EXCERPT TO READ
■ ■ ■ ■
A key impediment to further adoption of energy efficiency measures and appliances is that contractors do not have a strong incentive to “upsell” these measures and products to consumers. In general, contractors pass through most of the hardware costs with little markup; their profits are made on the installation and service labor. In addition, contractors are often asked by homeowners and landlords to provide the “cheapest” alternative measured in initial purchase costs without regard to energy savings or long-term expenditures.

The Retrofit Program is intended to change the decision point for contractors to encourage homeowners and landlords to implement upgrades that would create homes and buildings that are more energy efficient. Contractors would bid to install a certain number of measures and appliances that exceed State and local efficiency standards in exchange for payments from the Retrofit Program. The amount of GHG reductions associated with each type of measure and appliance would be predetermined based on a range of building types (e.g., single-family residential by floor-size category, number of floors, and year built). The contractors can use the funds to either provide incentives to consumers or retain those funds for their own internal use, including increased profits. Contractors may choose to provide more information to consumers on the benefits of improved energy efficiency as a means of increasing sales. Contractors would then be compensated from the Offset Program fund upon showing proof that the measures and appliances were installed. The jurisdiction’s building department would confirm the installation of these measures in the normal course of its permit review work.

Funds for the Retrofit Program would be collected as part of an ordinance for new building standards to achieve the no-net increase in GHG emissions. It also could be included as a mitigation measure for projects falling under the purview of the California Environmental Quality Act (CEQA.)
■ ■ ■ ■
RECORD SET
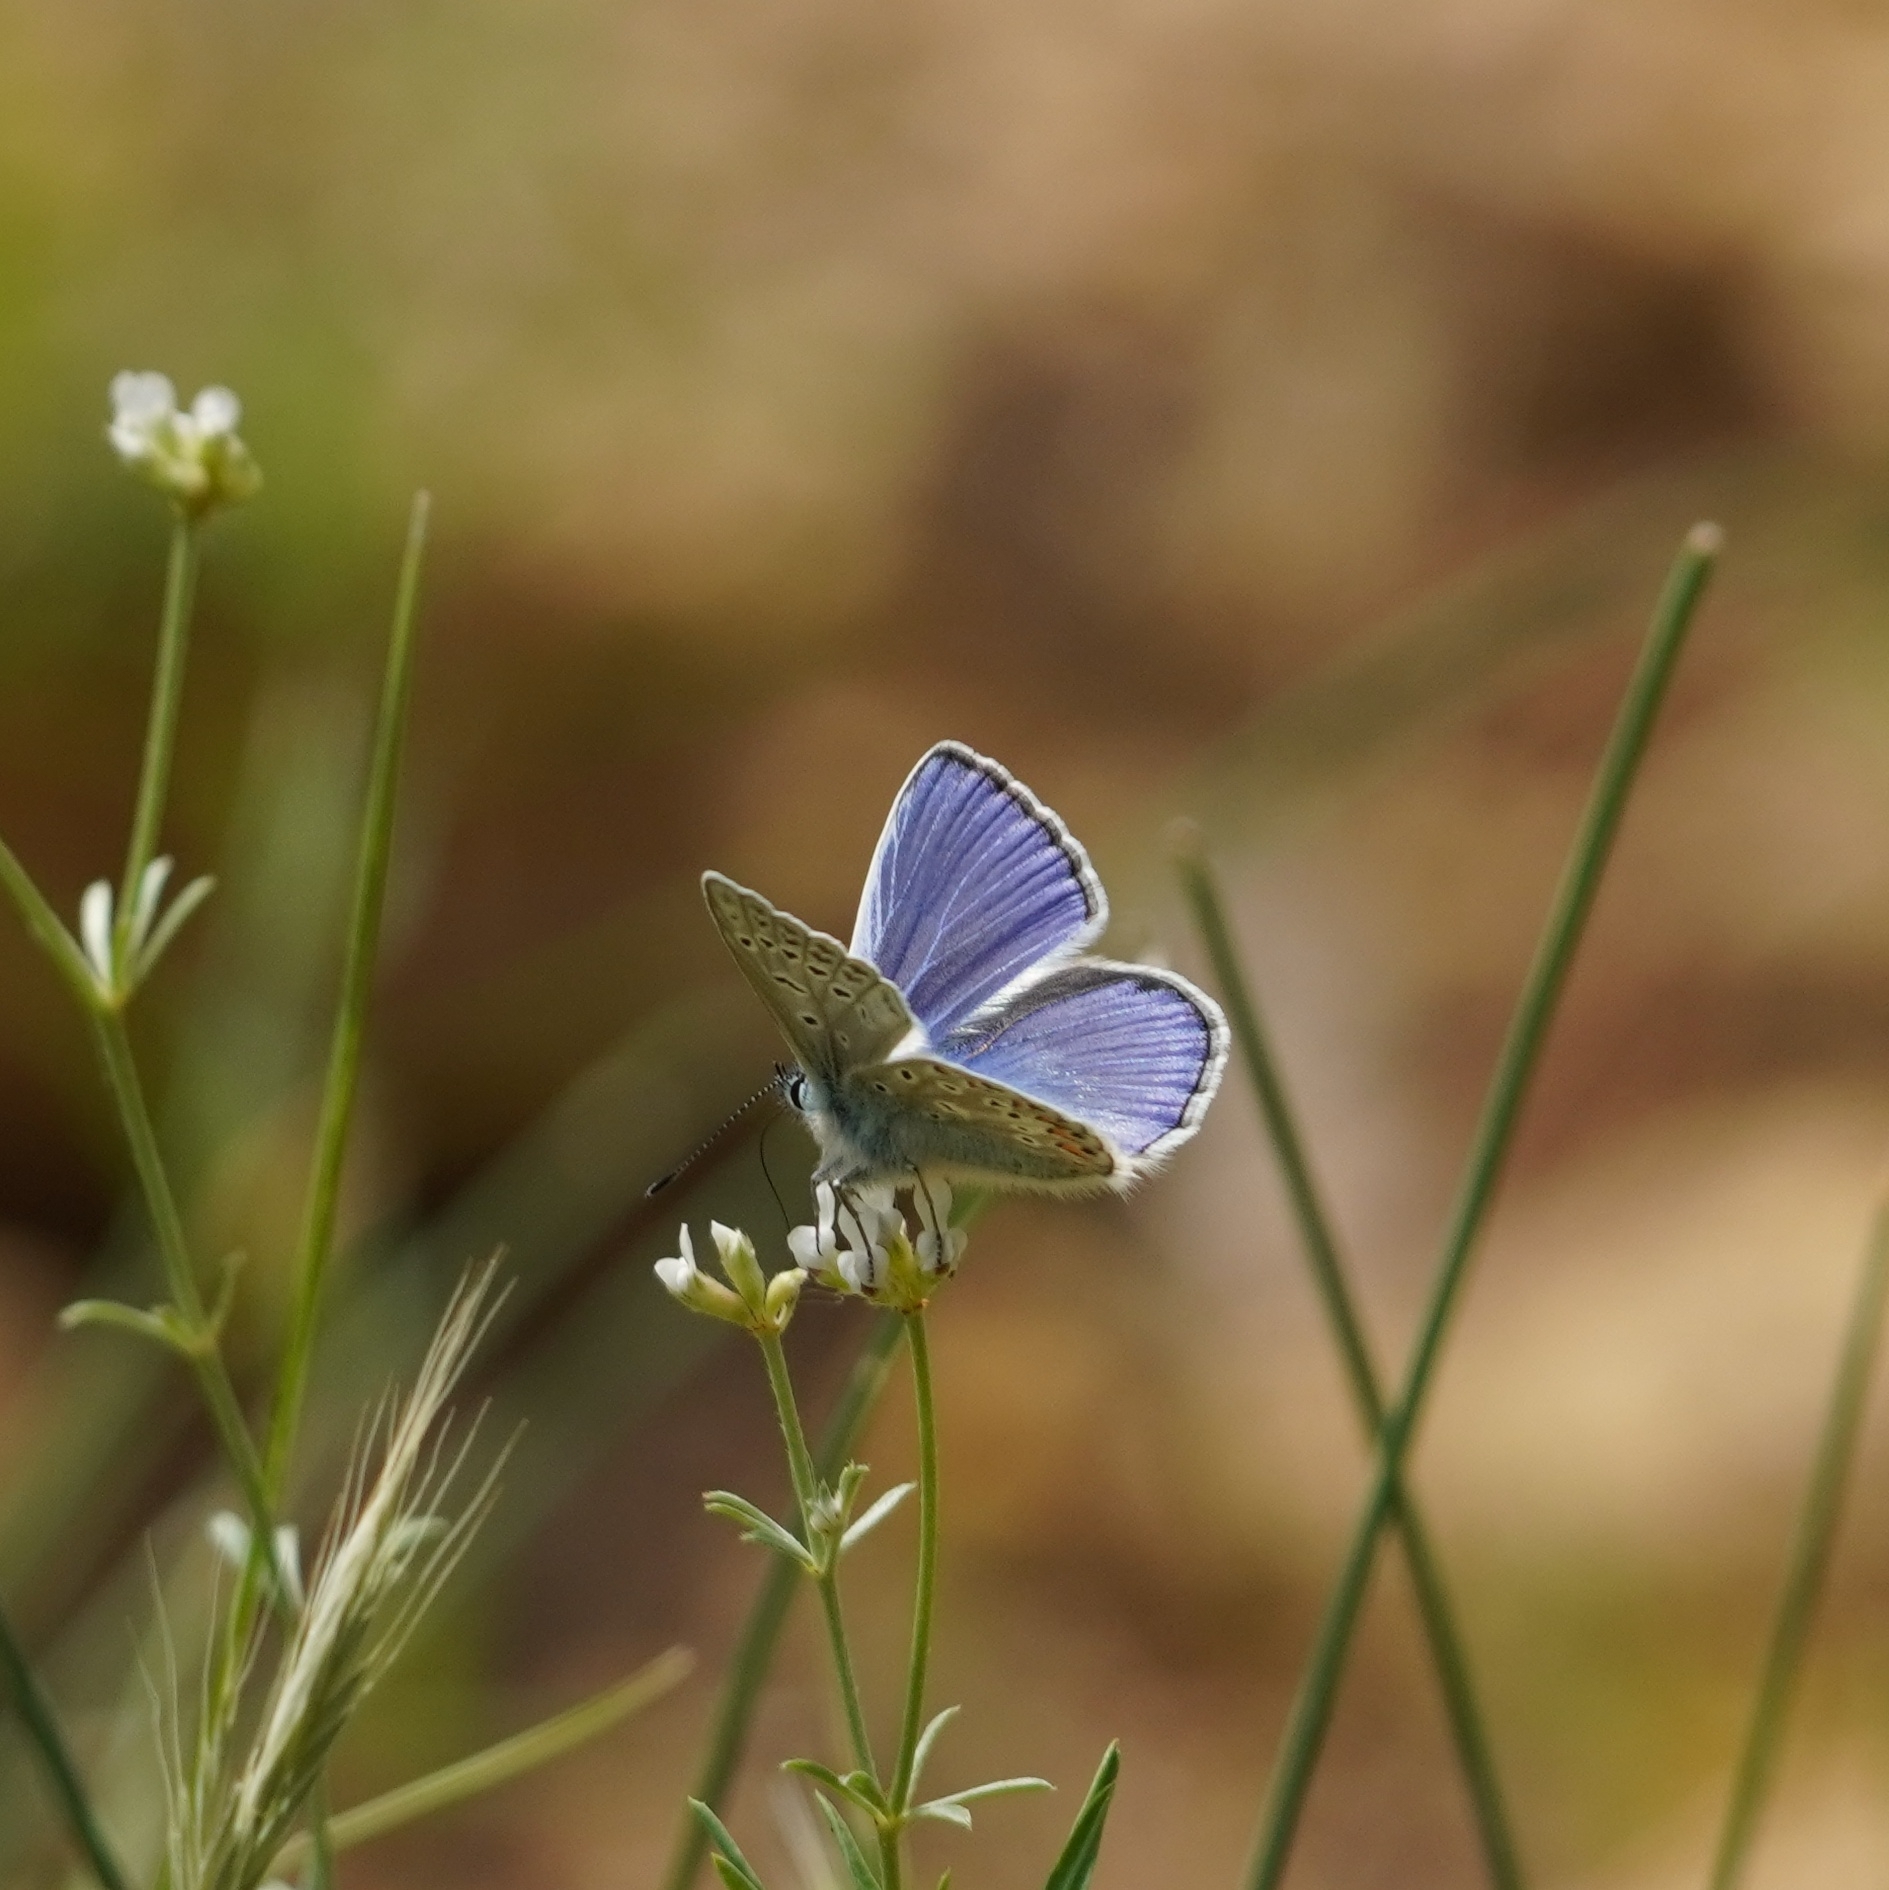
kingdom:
■ ■ ■ ■
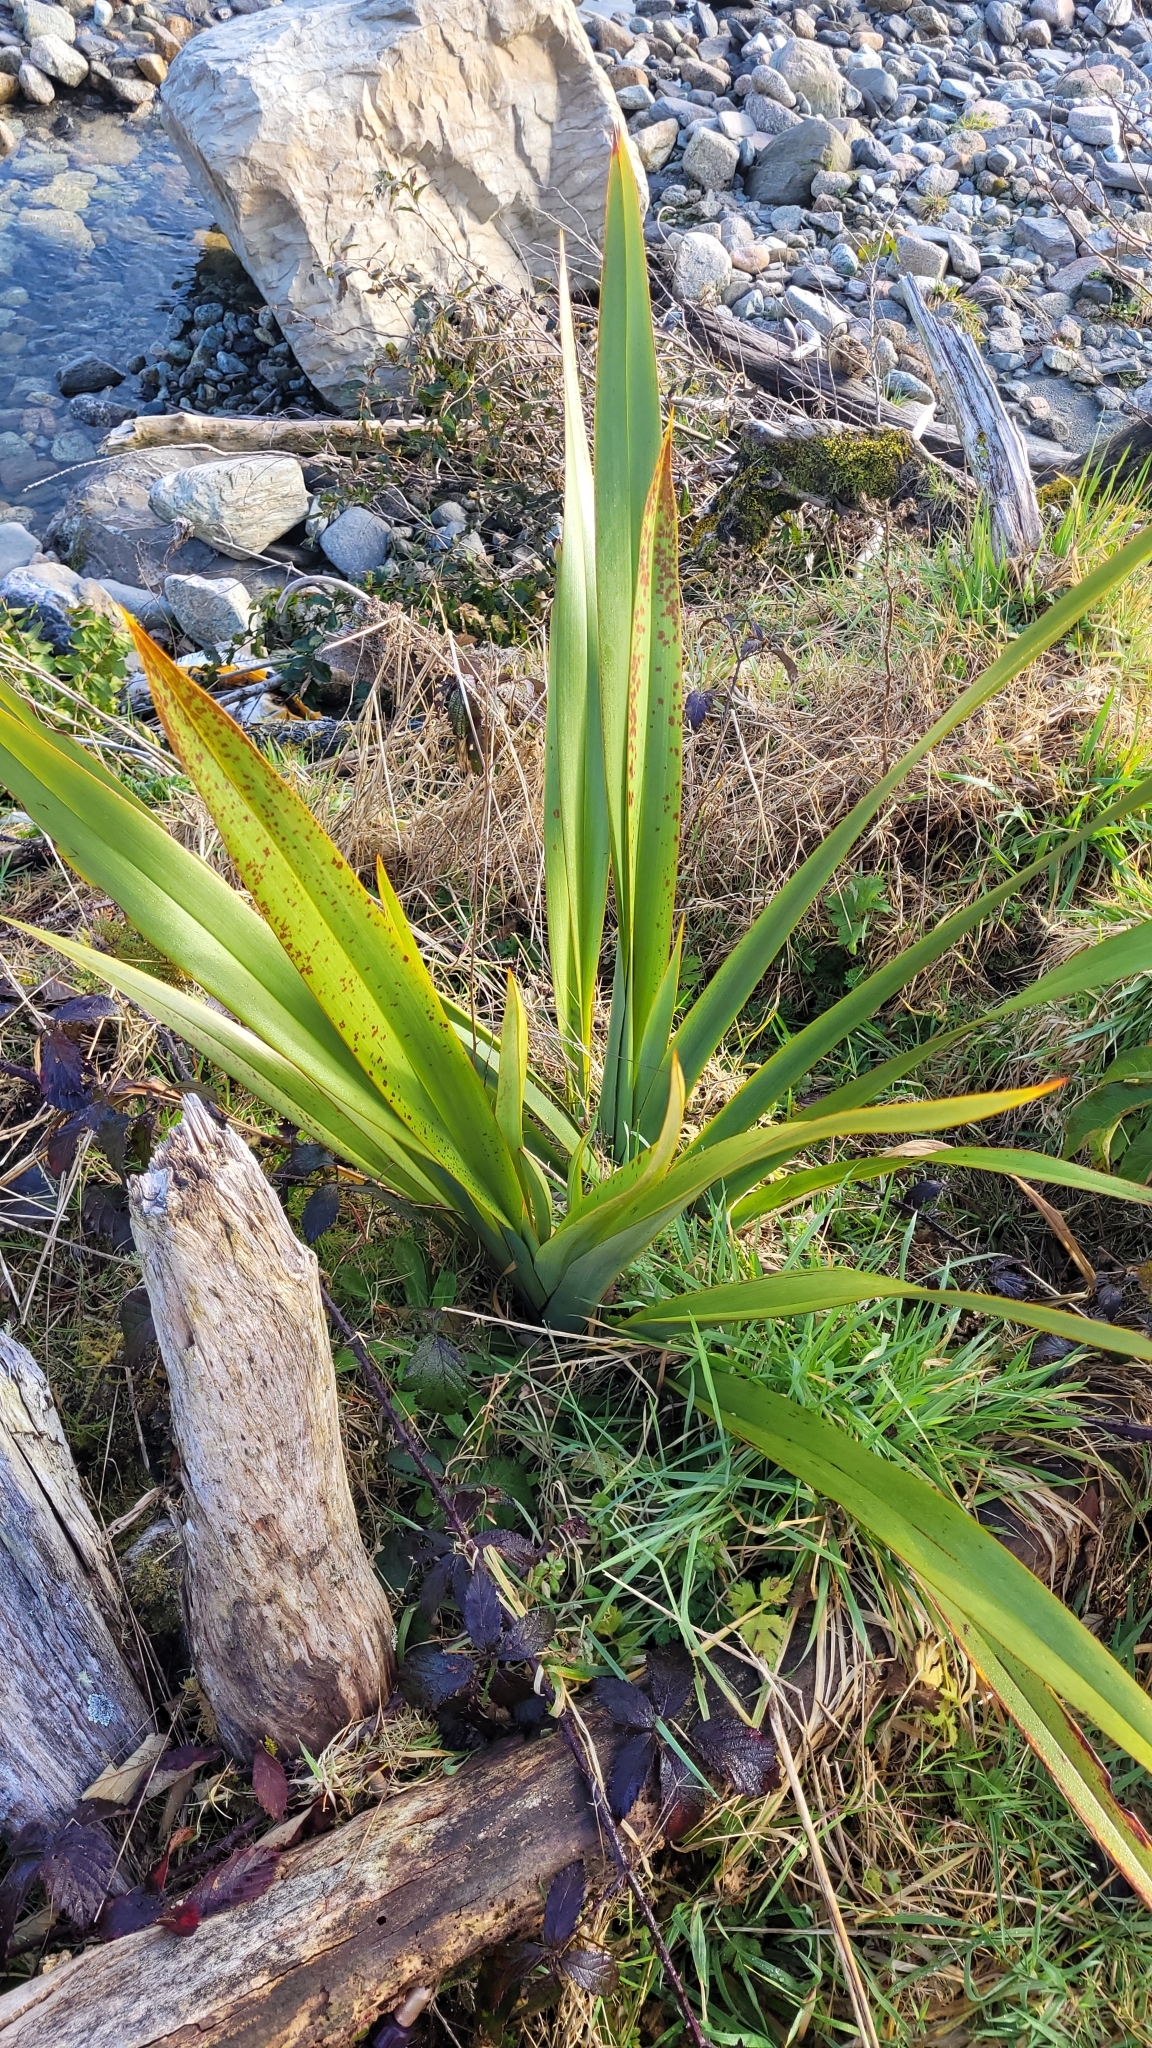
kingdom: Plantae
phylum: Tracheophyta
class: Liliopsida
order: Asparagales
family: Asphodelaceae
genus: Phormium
■ ■ ■ ■
Retype the passage on the Retrofit Program above, starting at the words "A key impediment" and ending after "or long-term expenditures.".

SOLUTION
A key impediment to further adoption of energy efficiency measures and appliances is that contractors do not have a strong incentive to “upsell” these measures and products to consumers. In general, contractors pass through most of the hardware costs with little markup; their profits are made on the installation and service labor. In addition, contractors are often asked by homeowners and landlords to provide the “cheapest” alternative measured in initial purchase costs without regard to energy savings or long-term expenditures.